Saved entries
++++

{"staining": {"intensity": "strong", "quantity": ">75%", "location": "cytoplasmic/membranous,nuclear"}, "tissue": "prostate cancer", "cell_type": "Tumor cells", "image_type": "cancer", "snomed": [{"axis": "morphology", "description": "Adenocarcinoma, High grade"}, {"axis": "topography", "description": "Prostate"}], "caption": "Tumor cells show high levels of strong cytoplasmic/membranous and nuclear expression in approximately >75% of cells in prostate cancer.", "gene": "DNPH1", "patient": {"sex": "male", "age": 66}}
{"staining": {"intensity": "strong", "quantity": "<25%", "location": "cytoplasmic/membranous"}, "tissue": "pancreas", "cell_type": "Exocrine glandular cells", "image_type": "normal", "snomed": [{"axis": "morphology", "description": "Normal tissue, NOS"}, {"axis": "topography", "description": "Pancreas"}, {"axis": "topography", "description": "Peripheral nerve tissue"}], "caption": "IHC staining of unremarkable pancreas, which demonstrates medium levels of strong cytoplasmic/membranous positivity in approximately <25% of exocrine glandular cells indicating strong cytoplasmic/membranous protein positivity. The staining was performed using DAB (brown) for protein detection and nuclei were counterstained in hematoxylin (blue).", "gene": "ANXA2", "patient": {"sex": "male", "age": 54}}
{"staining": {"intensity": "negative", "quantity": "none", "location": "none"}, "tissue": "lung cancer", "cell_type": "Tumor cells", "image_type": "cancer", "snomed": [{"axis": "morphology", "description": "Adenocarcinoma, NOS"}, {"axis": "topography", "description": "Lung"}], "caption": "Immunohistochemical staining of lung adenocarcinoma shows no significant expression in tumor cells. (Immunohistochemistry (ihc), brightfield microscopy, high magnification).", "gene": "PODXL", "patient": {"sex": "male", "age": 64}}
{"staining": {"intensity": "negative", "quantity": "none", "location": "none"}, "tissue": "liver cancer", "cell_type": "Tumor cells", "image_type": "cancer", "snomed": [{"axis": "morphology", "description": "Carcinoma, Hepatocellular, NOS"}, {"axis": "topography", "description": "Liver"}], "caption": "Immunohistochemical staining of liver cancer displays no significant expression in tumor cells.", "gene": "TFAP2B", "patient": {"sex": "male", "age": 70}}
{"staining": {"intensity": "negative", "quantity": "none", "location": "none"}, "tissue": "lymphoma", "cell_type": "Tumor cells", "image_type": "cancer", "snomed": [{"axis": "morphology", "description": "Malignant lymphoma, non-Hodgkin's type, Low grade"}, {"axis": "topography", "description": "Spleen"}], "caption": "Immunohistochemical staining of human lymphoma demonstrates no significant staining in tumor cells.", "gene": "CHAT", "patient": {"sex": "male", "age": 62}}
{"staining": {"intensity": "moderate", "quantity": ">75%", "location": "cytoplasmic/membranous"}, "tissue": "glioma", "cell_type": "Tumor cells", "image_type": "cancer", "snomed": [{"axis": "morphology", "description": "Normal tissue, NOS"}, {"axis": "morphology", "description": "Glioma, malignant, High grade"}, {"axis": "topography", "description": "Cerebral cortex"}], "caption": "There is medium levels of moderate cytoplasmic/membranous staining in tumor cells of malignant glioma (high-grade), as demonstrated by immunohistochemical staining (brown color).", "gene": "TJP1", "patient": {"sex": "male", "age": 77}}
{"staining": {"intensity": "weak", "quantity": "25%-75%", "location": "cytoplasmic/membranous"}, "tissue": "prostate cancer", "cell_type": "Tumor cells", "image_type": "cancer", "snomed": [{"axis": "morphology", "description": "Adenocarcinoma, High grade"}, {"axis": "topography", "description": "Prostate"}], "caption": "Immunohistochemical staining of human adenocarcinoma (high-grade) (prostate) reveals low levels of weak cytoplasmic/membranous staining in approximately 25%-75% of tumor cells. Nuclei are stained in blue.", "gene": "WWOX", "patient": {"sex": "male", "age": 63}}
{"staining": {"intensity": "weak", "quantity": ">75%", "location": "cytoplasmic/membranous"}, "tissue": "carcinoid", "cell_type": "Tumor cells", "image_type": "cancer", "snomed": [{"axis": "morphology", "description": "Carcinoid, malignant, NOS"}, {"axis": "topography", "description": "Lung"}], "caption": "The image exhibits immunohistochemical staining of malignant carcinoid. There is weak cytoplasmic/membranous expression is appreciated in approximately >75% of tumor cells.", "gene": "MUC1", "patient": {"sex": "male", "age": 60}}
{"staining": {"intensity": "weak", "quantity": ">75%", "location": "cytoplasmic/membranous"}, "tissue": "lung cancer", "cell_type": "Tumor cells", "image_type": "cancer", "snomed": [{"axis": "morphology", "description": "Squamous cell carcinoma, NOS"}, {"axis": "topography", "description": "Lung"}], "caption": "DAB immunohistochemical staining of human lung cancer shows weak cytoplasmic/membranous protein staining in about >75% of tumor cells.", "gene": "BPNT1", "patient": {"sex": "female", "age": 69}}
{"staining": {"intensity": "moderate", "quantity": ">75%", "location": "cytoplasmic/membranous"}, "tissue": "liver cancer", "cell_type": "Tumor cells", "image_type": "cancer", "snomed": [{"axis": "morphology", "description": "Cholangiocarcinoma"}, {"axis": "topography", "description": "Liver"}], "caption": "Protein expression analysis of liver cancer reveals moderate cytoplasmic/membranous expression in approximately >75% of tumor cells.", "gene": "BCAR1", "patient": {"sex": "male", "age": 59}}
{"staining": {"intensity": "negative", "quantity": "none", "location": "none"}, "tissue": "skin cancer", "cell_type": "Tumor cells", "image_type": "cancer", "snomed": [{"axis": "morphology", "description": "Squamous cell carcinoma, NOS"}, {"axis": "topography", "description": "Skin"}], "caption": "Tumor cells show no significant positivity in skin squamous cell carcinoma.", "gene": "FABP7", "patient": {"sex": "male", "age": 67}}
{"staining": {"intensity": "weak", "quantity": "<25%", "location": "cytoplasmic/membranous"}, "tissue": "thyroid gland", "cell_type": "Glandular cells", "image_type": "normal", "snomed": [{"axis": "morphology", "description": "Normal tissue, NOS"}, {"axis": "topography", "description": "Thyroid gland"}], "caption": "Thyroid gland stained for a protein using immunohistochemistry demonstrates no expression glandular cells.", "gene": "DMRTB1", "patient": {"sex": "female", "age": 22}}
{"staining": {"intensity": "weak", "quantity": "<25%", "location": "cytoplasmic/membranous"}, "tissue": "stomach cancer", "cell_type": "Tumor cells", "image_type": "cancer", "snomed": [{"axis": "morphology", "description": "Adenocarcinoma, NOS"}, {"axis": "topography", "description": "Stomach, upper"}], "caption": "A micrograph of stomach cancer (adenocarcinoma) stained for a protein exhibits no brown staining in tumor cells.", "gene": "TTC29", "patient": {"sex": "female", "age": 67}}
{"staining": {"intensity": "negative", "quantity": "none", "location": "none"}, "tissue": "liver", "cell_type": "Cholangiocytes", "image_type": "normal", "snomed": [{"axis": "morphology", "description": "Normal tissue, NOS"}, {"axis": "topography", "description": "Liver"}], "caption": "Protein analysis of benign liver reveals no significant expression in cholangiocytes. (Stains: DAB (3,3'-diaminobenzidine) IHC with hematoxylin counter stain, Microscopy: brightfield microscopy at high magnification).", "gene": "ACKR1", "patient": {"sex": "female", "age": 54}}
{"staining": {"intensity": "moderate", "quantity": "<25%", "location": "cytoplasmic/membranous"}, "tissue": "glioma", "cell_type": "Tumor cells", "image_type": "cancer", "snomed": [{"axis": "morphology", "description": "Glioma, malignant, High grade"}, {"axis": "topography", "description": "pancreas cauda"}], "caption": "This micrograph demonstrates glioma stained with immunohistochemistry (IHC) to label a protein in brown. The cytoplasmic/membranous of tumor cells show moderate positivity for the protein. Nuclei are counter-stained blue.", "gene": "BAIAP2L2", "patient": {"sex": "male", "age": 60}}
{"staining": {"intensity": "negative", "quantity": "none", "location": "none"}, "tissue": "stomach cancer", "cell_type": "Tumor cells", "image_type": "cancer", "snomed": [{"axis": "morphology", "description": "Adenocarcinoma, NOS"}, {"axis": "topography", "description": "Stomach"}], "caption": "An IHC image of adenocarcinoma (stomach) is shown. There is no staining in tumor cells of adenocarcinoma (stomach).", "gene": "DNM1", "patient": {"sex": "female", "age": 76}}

++++

Problem:
Working from the data above, extract solely the lines from the one containing "image exhibits immunohistochemical" through the one containing "cells show no", exactly as they appear, both included.

Written answer:
{"staining": {"intensity": "weak", "quantity": ">75%", "location": "cytoplasmic/membranous"}, "tissue": "carcinoid", "cell_type": "Tumor cells", "image_type": "cancer", "snomed": [{"axis": "morphology", "description": "Carcinoid, malignant, NOS"}, {"axis": "topography", "description": "Lung"}], "caption": "The image exhibits immunohistochemical staining of malignant carcinoid. There is weak cytoplasmic/membranous expression is appreciated in approximately >75% of tumor cells.", "gene": "MUC1", "patient": {"sex": "male", "age": 60}}
{"staining": {"intensity": "weak", "quantity": ">75%", "location": "cytoplasmic/membranous"}, "tissue": "lung cancer", "cell_type": "Tumor cells", "image_type": "cancer", "snomed": [{"axis": "morphology", "description": "Squamous cell carcinoma, NOS"}, {"axis": "topography", "description": "Lung"}], "caption": "DAB immunohistochemical staining of human lung cancer shows weak cytoplasmic/membranous protein staining in about >75% of tumor cells.", "gene": "BPNT1", "patient": {"sex": "female", "age": 69}}
{"staining": {"intensity": "moderate", "quantity": ">75%", "location": "cytoplasmic/membranous"}, "tissue": "liver cancer", "cell_type": "Tumor cells", "image_type": "cancer", "snomed": [{"axis": "morphology", "description": "Cholangiocarcinoma"}, {"axis": "topography", "description": "Liver"}], "caption": "Protein expression analysis of liver cancer reveals moderate cytoplasmic/membranous expression in approximately >75% of tumor cells.", "gene": "BCAR1", "patient": {"sex": "male", "age": 59}}
{"staining": {"intensity": "negative", "quantity": "none", "location": "none"}, "tissue": "skin cancer", "cell_type": "Tumor cells", "image_type": "cancer", "snomed": [{"axis": "morphology", "description": "Squamous cell carcinoma, NOS"}, {"axis": "topography", "description": "Skin"}], "caption": "Tumor cells show no significant positivity in skin squamous cell carcinoma.", "gene": "FABP7", "patient": {"sex": "male", "age": 67}}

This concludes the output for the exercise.